:: DATA FOR ANALYSIS
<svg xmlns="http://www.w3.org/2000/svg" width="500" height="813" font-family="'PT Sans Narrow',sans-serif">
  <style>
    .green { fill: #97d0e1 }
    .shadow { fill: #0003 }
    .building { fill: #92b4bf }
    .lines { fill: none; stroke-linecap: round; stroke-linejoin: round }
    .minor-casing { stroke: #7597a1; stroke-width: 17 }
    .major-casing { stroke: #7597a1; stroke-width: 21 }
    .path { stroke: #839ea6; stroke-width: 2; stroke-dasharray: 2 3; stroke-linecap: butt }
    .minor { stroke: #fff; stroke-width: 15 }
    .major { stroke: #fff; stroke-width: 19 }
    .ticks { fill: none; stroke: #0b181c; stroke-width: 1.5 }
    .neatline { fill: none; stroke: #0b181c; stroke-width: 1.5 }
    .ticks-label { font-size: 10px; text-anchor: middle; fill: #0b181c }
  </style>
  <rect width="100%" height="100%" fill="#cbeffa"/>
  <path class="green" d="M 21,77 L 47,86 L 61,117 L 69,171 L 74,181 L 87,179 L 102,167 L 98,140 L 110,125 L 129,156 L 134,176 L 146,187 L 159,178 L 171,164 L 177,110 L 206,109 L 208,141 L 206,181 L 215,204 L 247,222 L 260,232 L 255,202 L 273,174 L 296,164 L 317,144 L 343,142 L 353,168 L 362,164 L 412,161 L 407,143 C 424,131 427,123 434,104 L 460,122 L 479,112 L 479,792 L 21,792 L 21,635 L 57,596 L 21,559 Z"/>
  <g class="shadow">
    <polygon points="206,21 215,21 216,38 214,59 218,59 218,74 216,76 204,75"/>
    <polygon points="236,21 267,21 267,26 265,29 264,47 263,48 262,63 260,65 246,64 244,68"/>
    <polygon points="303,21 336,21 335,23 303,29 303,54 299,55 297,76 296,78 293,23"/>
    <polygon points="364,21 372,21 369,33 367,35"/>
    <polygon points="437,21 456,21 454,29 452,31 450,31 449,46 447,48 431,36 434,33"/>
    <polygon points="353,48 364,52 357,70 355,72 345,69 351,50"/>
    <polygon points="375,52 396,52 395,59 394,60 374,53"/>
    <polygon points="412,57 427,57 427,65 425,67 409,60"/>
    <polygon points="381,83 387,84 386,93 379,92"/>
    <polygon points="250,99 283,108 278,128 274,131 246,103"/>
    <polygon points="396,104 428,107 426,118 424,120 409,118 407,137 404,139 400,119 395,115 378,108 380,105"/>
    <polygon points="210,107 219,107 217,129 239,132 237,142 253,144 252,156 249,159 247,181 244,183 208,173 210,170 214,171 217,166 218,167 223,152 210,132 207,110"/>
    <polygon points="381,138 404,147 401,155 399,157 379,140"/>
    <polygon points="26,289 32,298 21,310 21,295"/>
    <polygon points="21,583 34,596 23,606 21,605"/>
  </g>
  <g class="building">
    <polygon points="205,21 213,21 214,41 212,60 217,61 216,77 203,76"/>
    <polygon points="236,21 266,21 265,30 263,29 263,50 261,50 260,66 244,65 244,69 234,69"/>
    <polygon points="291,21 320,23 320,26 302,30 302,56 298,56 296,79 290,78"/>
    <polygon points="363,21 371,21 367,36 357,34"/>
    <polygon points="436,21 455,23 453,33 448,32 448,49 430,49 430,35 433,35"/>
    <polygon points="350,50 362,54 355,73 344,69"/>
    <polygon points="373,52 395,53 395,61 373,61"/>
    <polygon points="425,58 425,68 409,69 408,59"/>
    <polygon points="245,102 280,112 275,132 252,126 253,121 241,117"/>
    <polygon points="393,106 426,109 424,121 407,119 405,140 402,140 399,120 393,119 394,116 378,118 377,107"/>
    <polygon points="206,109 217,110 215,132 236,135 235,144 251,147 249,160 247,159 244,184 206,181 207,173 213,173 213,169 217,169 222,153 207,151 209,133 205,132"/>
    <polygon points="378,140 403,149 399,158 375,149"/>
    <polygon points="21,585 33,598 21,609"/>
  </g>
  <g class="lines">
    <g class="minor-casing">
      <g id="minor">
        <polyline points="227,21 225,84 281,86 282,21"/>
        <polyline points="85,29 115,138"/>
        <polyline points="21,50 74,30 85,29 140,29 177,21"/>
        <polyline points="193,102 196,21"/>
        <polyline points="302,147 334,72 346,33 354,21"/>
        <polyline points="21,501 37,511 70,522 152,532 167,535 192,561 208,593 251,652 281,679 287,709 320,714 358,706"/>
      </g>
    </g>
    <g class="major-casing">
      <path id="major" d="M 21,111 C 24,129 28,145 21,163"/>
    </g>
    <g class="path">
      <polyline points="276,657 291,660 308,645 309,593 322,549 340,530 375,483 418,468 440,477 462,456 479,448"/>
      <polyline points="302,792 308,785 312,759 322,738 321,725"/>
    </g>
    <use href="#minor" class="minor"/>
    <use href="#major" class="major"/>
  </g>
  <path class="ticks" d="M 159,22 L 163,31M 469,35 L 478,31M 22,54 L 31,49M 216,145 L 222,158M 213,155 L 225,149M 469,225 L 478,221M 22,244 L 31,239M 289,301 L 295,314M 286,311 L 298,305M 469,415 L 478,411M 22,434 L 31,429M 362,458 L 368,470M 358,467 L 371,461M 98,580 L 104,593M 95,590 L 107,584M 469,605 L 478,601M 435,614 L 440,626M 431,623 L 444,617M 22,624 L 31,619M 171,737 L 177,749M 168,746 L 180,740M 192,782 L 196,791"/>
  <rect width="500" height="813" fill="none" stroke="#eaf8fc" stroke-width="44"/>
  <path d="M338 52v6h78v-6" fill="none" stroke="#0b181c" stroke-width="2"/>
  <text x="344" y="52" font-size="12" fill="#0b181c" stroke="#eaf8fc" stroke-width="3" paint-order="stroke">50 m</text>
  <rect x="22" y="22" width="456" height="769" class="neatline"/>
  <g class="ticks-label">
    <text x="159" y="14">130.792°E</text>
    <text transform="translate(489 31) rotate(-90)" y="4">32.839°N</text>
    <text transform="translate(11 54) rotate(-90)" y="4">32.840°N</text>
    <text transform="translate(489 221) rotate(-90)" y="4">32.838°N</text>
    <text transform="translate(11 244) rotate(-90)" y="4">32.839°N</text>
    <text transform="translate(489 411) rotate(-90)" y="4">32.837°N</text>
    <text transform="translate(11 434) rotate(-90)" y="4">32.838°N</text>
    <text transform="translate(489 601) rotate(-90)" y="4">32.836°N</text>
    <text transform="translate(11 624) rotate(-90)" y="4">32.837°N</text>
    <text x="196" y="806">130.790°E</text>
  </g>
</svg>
::::
An exact copy of all the records is what is needed here.

<svg xmlns="http://www.w3.org/2000/svg" width="500" height="813" font-family="'PT Sans Narrow',sans-serif">
  <style>
    .green { fill: #97d0e1 }
    .shadow { fill: #0003 }
    .building { fill: #92b4bf }
    .lines { fill: none; stroke-linecap: round; stroke-linejoin: round }
    .minor-casing { stroke: #7597a1; stroke-width: 17 }
    .major-casing { stroke: #7597a1; stroke-width: 21 }
    .path { stroke: #839ea6; stroke-width: 2; stroke-dasharray: 2 3; stroke-linecap: butt }
    .minor { stroke: #fff; stroke-width: 15 }
    .major { stroke: #fff; stroke-width: 19 }
    .ticks { fill: none; stroke: #0b181c; stroke-width: 1.5 }
    .neatline { fill: none; stroke: #0b181c; stroke-width: 1.5 }
    .ticks-label { font-size: 10px; text-anchor: middle; fill: #0b181c }
  </style>
  <rect width="100%" height="100%" fill="#cbeffa"/>
  <path class="green" d="M 21,77 L 47,86 L 61,117 L 69,171 L 74,181 L 87,179 L 102,167 L 98,140 L 110,125 L 129,156 L 134,176 L 146,187 L 159,178 L 171,164 L 177,110 L 206,109 L 208,141 L 206,181 L 215,204 L 247,222 L 260,232 L 255,202 L 273,174 L 296,164 L 317,144 L 343,142 L 353,168 L 362,164 L 412,161 L 407,143 C 424,131 427,123 434,104 L 460,122 L 479,112 L 479,792 L 21,792 L 21,635 L 57,596 L 21,559 Z"/>
  <g class="shadow">
    <polygon points="206,21 215,21 216,38 214,59 218,59 218,74 216,76 204,75"/>
    <polygon points="236,21 267,21 267,26 265,29 264,47 263,48 262,63 260,65 246,64 244,68"/>
    <polygon points="303,21 336,21 335,23 303,29 303,54 299,55 297,76 296,78 293,23"/>
    <polygon points="364,21 372,21 369,33 367,35"/>
    <polygon points="437,21 456,21 454,29 452,31 450,31 449,46 447,48 431,36 434,33"/>
    <polygon points="353,48 364,52 357,70 355,72 345,69 351,50"/>
    <polygon points="375,52 396,52 395,59 394,60 374,53"/>
    <polygon points="412,57 427,57 427,65 425,67 409,60"/>
    <polygon points="381,83 387,84 386,93 379,92"/>
    <polygon points="250,99 283,108 278,128 274,131 246,103"/>
    <polygon points="396,104 428,107 426,118 424,120 409,118 407,137 404,139 400,119 395,115 378,108 380,105"/>
    <polygon points="210,107 219,107 217,129 239,132 237,142 253,144 252,156 249,159 247,181 244,183 208,173 210,170 214,171 217,166 218,167 223,152 210,132 207,110"/>
    <polygon points="381,138 404,147 401,155 399,157 379,140"/>
    <polygon points="26,289 32,298 21,310 21,295"/>
    <polygon points="21,583 34,596 23,606 21,605"/>
  </g>
  <g class="building">
    <polygon points="205,21 213,21 214,41 212,60 217,61 216,77 203,76"/>
    <polygon points="236,21 266,21 265,30 263,29 263,50 261,50 260,66 244,65 244,69 234,69"/>
    <polygon points="291,21 320,23 320,26 302,30 302,56 298,56 296,79 290,78"/>
    <polygon points="363,21 371,21 367,36 357,34"/>
    <polygon points="436,21 455,23 453,33 448,32 448,49 430,49 430,35 433,35"/>
    <polygon points="350,50 362,54 355,73 344,69"/>
    <polygon points="373,52 395,53 395,61 373,61"/>
    <polygon points="425,58 425,68 409,69 408,59"/>
    <polygon points="245,102 280,112 275,132 252,126 253,121 241,117"/>
    <polygon points="393,106 426,109 424,121 407,119 405,140 402,140 399,120 393,119 394,116 378,118 377,107"/>
    <polygon points="206,109 217,110 215,132 236,135 235,144 251,147 249,160 247,159 244,184 206,181 207,173 213,173 213,169 217,169 222,153 207,151 209,133 205,132"/>
    <polygon points="378,140 403,149 399,158 375,149"/>
    <polygon points="21,585 33,598 21,609"/>
  </g>
  <g class="lines">
    <g class="minor-casing">
      <g id="minor">
        <polyline points="227,21 225,84 281,86 282,21"/>
        <polyline points="85,29 115,138"/>
        <polyline points="21,50 74,30 85,29 140,29 177,21"/>
        <polyline points="193,102 196,21"/>
        <polyline points="302,147 334,72 346,33 354,21"/>
        <polyline points="21,501 37,511 70,522 152,532 167,535 192,561 208,593 251,652 281,679 287,709 320,714 358,706"/>
      </g>
    </g>
    <g class="major-casing">
      <path id="major" d="M 21,111 C 24,129 28,145 21,163"/>
    </g>
    <g class="path">
      <polyline points="276,657 291,660 308,645 309,593 322,549 340,530 375,483 418,468 440,477 462,456 479,448"/>
      <polyline points="302,792 308,785 312,759 322,738 321,725"/>
    </g>
    <use href="#minor" class="minor"/>
    <use href="#major" class="major"/>
  </g>
  <path class="ticks" d="M 159,22 L 163,31M 469,35 L 478,31M 22,54 L 31,49M 216,145 L 222,158M 213,155 L 225,149M 469,225 L 478,221M 22,244 L 31,239M 289,301 L 295,314M 286,311 L 298,305M 469,415 L 478,411M 22,434 L 31,429M 362,458 L 368,470M 358,467 L 371,461M 98,580 L 104,593M 95,590 L 107,584M 469,605 L 478,601M 435,614 L 440,626M 431,623 L 444,617M 22,624 L 31,619M 171,737 L 177,749M 168,746 L 180,740M 192,782 L 196,791"/>
  <rect width="500" height="813" fill="none" stroke="#eaf8fc" stroke-width="44"/>
  <path d="M338 52v6h78v-6" fill="none" stroke="#0b181c" stroke-width="2"/>
  <text x="344" y="52" font-size="12" fill="#0b181c" stroke="#eaf8fc" stroke-width="3" paint-order="stroke">50 m</text>
  <rect x="22" y="22" width="456" height="769" class="neatline"/>
  <g class="ticks-label">
    <text x="159" y="14">130.792°E</text>
    <text transform="translate(489 31) rotate(-90)" y="4">32.839°N</text>
    <text transform="translate(11 54) rotate(-90)" y="4">32.840°N</text>
    <text transform="translate(489 221) rotate(-90)" y="4">32.838°N</text>
    <text transform="translate(11 244) rotate(-90)" y="4">32.839°N</text>
    <text transform="translate(489 411) rotate(-90)" y="4">32.837°N</text>
    <text transform="translate(11 434) rotate(-90)" y="4">32.838°N</text>
    <text transform="translate(489 601) rotate(-90)" y="4">32.836°N</text>
    <text transform="translate(11 624) rotate(-90)" y="4">32.837°N</text>
    <text x="196" y="806">130.790°E</text>
  </g>
</svg>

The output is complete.